Top of EXCERPTED DATA
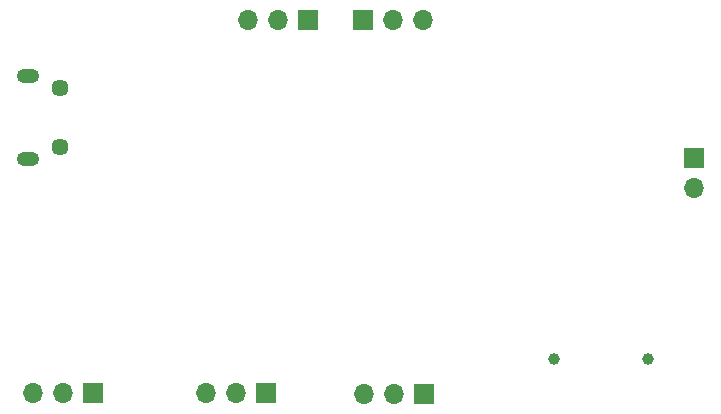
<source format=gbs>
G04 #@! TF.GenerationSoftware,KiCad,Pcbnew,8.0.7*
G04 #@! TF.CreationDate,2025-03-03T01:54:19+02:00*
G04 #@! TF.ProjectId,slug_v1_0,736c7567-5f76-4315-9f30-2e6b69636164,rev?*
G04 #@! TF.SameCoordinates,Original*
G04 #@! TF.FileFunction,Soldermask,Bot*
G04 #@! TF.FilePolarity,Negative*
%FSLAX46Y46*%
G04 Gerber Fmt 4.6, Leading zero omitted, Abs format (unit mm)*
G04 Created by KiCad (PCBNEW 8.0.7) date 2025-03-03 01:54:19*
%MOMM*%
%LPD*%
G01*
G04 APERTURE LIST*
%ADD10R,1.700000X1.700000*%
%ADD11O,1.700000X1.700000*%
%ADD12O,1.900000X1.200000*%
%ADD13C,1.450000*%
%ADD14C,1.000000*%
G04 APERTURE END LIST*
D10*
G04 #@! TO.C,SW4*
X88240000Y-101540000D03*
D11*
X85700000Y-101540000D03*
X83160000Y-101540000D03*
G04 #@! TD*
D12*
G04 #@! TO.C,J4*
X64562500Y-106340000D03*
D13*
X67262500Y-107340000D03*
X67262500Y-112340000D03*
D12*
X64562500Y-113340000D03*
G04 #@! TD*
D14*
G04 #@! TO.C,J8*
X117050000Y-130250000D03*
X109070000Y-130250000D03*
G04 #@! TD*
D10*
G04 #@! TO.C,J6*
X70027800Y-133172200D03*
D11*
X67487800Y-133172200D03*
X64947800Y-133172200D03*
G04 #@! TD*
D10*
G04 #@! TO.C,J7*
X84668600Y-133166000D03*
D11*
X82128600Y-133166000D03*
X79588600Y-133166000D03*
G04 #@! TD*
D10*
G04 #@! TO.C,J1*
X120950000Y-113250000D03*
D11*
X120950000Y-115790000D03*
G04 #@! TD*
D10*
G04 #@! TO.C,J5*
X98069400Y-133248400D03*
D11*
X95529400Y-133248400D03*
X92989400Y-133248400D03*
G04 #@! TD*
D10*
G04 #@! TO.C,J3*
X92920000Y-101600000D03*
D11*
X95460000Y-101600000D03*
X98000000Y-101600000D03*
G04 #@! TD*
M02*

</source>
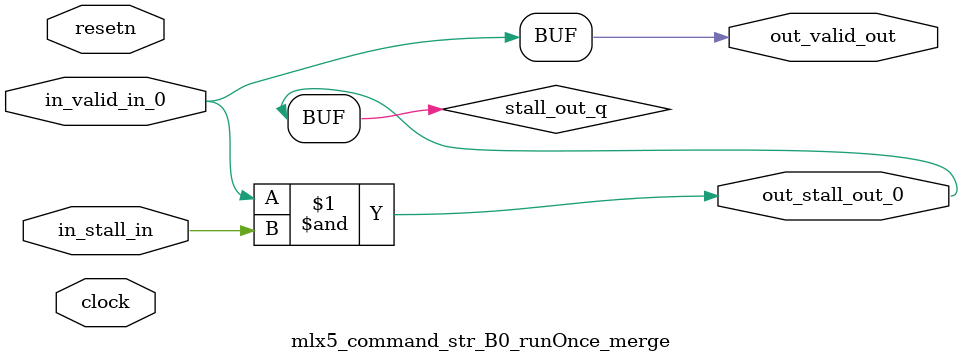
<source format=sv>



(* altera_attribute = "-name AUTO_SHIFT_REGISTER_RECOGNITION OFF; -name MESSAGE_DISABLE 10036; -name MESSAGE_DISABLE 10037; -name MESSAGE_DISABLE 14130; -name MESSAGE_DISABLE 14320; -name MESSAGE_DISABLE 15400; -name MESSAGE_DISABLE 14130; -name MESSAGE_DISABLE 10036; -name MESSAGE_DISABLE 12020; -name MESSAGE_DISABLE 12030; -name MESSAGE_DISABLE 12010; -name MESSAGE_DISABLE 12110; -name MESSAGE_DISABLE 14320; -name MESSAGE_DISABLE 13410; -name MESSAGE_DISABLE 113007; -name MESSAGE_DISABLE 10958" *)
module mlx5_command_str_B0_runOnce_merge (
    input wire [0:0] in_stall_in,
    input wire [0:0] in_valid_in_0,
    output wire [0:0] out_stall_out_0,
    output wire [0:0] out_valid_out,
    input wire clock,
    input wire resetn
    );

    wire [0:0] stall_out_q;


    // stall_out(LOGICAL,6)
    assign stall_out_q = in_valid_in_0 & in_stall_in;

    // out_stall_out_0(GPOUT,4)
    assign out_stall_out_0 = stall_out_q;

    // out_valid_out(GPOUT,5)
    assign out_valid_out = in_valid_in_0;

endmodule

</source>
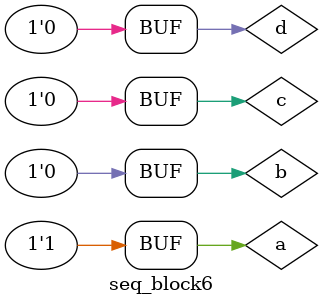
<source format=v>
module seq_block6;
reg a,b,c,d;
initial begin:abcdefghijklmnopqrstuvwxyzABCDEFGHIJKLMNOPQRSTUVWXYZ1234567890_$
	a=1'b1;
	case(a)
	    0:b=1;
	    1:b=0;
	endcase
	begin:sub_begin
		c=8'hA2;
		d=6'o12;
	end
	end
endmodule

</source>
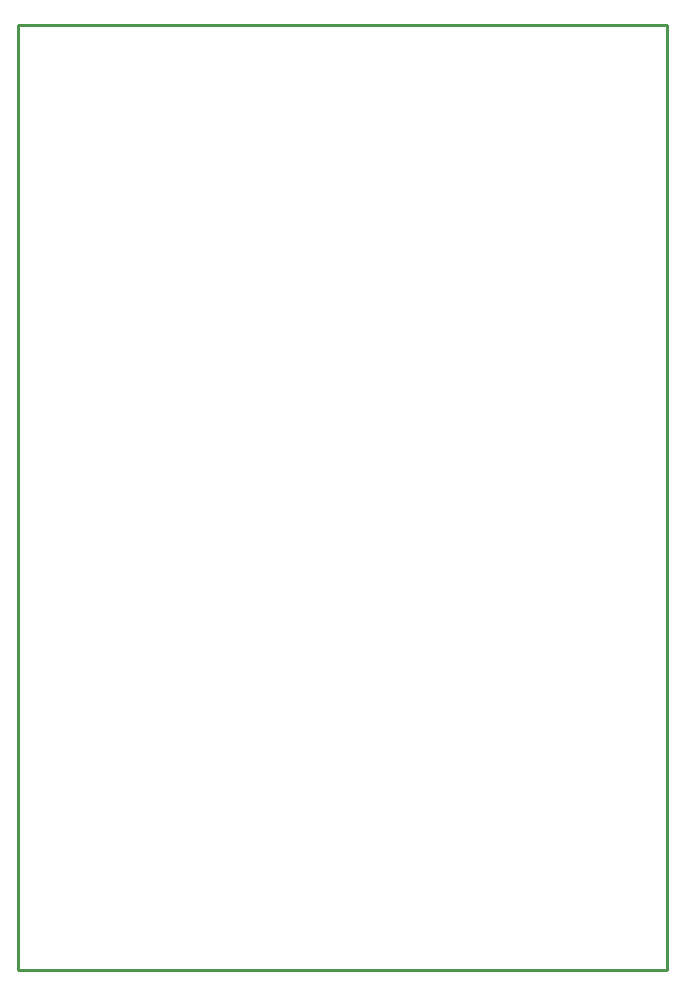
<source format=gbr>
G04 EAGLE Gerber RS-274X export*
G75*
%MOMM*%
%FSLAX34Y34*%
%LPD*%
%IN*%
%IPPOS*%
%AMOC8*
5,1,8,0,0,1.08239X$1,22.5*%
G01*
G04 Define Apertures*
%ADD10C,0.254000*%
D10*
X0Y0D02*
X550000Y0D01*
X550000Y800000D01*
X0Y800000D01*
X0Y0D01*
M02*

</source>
Bottom of EXCERPTED DATA
### TASK GOAL
In the answer, the entries should be restated verbatim, with all pictures omitted.

### OUTPUT OF THE TASK
<source format=gbs>
G04 #@! TF.GenerationSoftware,KiCad,Pcbnew,8.0.7*
G04 #@! TF.CreationDate,2025-03-03T01:54:19+02:00*
G04 #@! TF.ProjectId,slug_v1_0,736c7567-5f76-4315-9f30-2e6b69636164,rev?*
G04 #@! TF.SameCoordinates,Original*
G04 #@! TF.FileFunction,Soldermask,Bot*
G04 #@! TF.FilePolarity,Negative*
%FSLAX46Y46*%
G04 Gerber Fmt 4.6, Leading zero omitted, Abs format (unit mm)*
G04 Created by KiCad (PCBNEW 8.0.7) date 2025-03-03 01:54:19*
%MOMM*%
%LPD*%
G01*
G04 APERTURE LIST*
%ADD10R,1.700000X1.700000*%
%ADD11O,1.700000X1.700000*%
%ADD12O,1.900000X1.200000*%
%ADD13C,1.450000*%
%ADD14C,1.000000*%
G04 APERTURE END LIST*
D10*
G04 #@! TO.C,SW4*
X88240000Y-101540000D03*
D11*
X85700000Y-101540000D03*
X83160000Y-101540000D03*
G04 #@! TD*
D12*
G04 #@! TO.C,J4*
X64562500Y-106340000D03*
D13*
X67262500Y-107340000D03*
X67262500Y-112340000D03*
D12*
X64562500Y-113340000D03*
G04 #@! TD*
D14*
G04 #@! TO.C,J8*
X117050000Y-130250000D03*
X109070000Y-130250000D03*
G04 #@! TD*
D10*
G04 #@! TO.C,J6*
X70027800Y-133172200D03*
D11*
X67487800Y-133172200D03*
X64947800Y-133172200D03*
G04 #@! TD*
D10*
G04 #@! TO.C,J7*
X84668600Y-133166000D03*
D11*
X82128600Y-133166000D03*
X79588600Y-133166000D03*
G04 #@! TD*
D10*
G04 #@! TO.C,J1*
X120950000Y-113250000D03*
D11*
X120950000Y-115790000D03*
G04 #@! TD*
D10*
G04 #@! TO.C,J5*
X98069400Y-133248400D03*
D11*
X95529400Y-133248400D03*
X92989400Y-133248400D03*
G04 #@! TD*
D10*
G04 #@! TO.C,J3*
X92920000Y-101600000D03*
D11*
X95460000Y-101600000D03*
X98000000Y-101600000D03*
G04 #@! TD*
M02*

</source>
<source format=sv>



(* altera_attribute = "-name AUTO_SHIFT_REGISTER_RECOGNITION OFF; -name MESSAGE_DISABLE 10036; -name MESSAGE_DISABLE 10037; -name MESSAGE_DISABLE 14130; -name MESSAGE_DISABLE 14320; -name MESSAGE_DISABLE 15400; -name MESSAGE_DISABLE 14130; -name MESSAGE_DISABLE 10036; -name MESSAGE_DISABLE 12020; -name MESSAGE_DISABLE 12030; -name MESSAGE_DISABLE 12010; -name MESSAGE_DISABLE 12110; -name MESSAGE_DISABLE 14320; -name MESSAGE_DISABLE 13410; -name MESSAGE_DISABLE 113007; -name MESSAGE_DISABLE 10958" *)
module mlx5_command_str_B0_runOnce_merge (
    input wire [0:0] in_stall_in,
    input wire [0:0] in_valid_in_0,
    output wire [0:0] out_stall_out_0,
    output wire [0:0] out_valid_out,
    input wire clock,
    input wire resetn
    );

    wire [0:0] stall_out_q;


    // stall_out(LOGICAL,6)
    assign stall_out_q = in_valid_in_0 & in_stall_in;

    // out_stall_out_0(GPOUT,4)
    assign out_stall_out_0 = stall_out_q;

    // out_valid_out(GPOUT,5)
    assign out_valid_out = in_valid_in_0;

endmodule

</source>
<source format=v>
module seq_block6;
reg a,b,c,d;
initial begin:abcdefghijklmnopqrstuvwxyzABCDEFGHIJKLMNOPQRSTUVWXYZ1234567890_$
	a=1'b1;
	case(a)
	    0:b=1;
	    1:b=0;
	endcase
	begin:sub_begin
		c=8'hA2;
		d=6'o12;
	end
	end
endmodule

</source>
<source format=gbr>
G04 EAGLE Gerber RS-274X export*
G75*
%MOMM*%
%FSLAX34Y34*%
%LPD*%
%IN*%
%IPPOS*%
%AMOC8*
5,1,8,0,0,1.08239X$1,22.5*%
G01*
G04 Define Apertures*
%ADD10C,0.254000*%
D10*
X0Y0D02*
X550000Y0D01*
X550000Y800000D01*
X0Y800000D01*
X0Y0D01*
M02*

</source>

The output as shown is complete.